Crystal structure of 1′-OH-carotenoid 3,4-desaturase from Nonlabens dokdonensis DSW-6

• We determined a crystal structure of γ-carotenoid desaturase from Nonlabens dokdonensis (DdCrtD).
• FAD cofactor binding mode was elucidated.
• A long and hydrophobic substrate binding tunnel for the 1′-OH-γ-carotenoid substrate was revealed.
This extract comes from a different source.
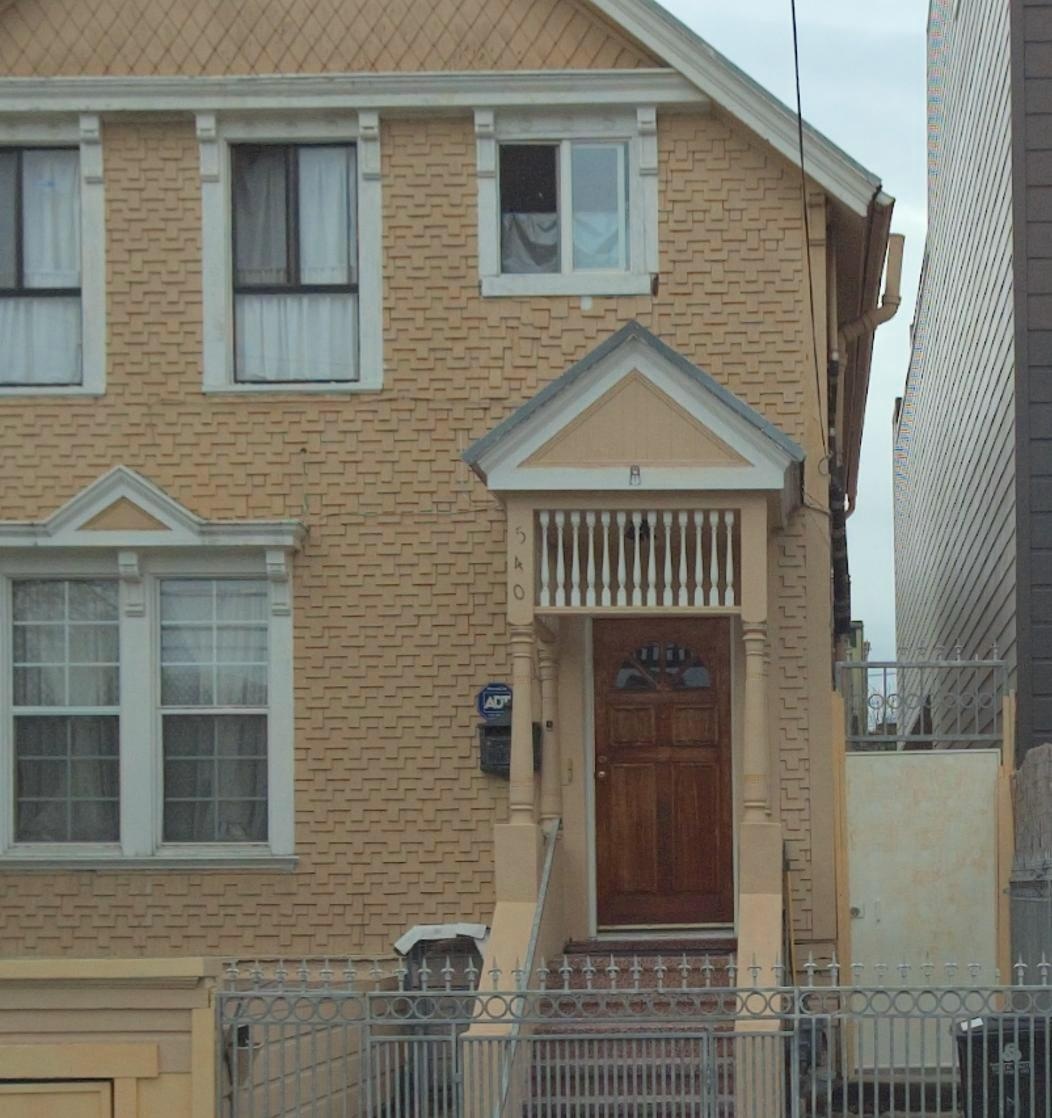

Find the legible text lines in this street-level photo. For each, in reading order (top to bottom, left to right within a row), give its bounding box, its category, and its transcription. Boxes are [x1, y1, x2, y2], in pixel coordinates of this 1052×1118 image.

The γ-carotenoids, such as myxol and saproxanthin, have a high potential to be utilized in nutraceutical and pharmaceutical industries for their neuro-protective and antioxidant effects. CrtD is involved in the production of γ-carotenoids by desaturating the C3′–C4′ position of 1′-OH-γ-carotenoid. We determined the crystal structure of CrtD from Nonlabens dokdonensis DSW-6 (NdCrtD), the first structure of CrtD family enzymes. The NdCrtD structure was composed of two distinct domains, an FAD-binding domain and a substrate-binding domain, and the substrate-binding domain can be divided into two subdomains, a Rossmann fold-like subdomain and a lid subdomain. Although the FAD-binding domain showed a structure similar to canonical FAD-containing enzymes, the substrate-binding domain exhibited a novel structure to constitute a long and hydrophobic tunnel with a length of ∼40 Å. The molecular docking-simulation reveals that the tunnel provides an appropriate substrate-binding site for the carotenoid such as 1′-OH-γ-carotene with a length of ∼35 Å. We could predict residues related to recognize the 1′-hydroxyl group and to stabilize the hydrophobic end without hydroxyl group. Moreover, we suggest that the flexible entrance loop may undergo an open–closed formational change during the binding of the substrate.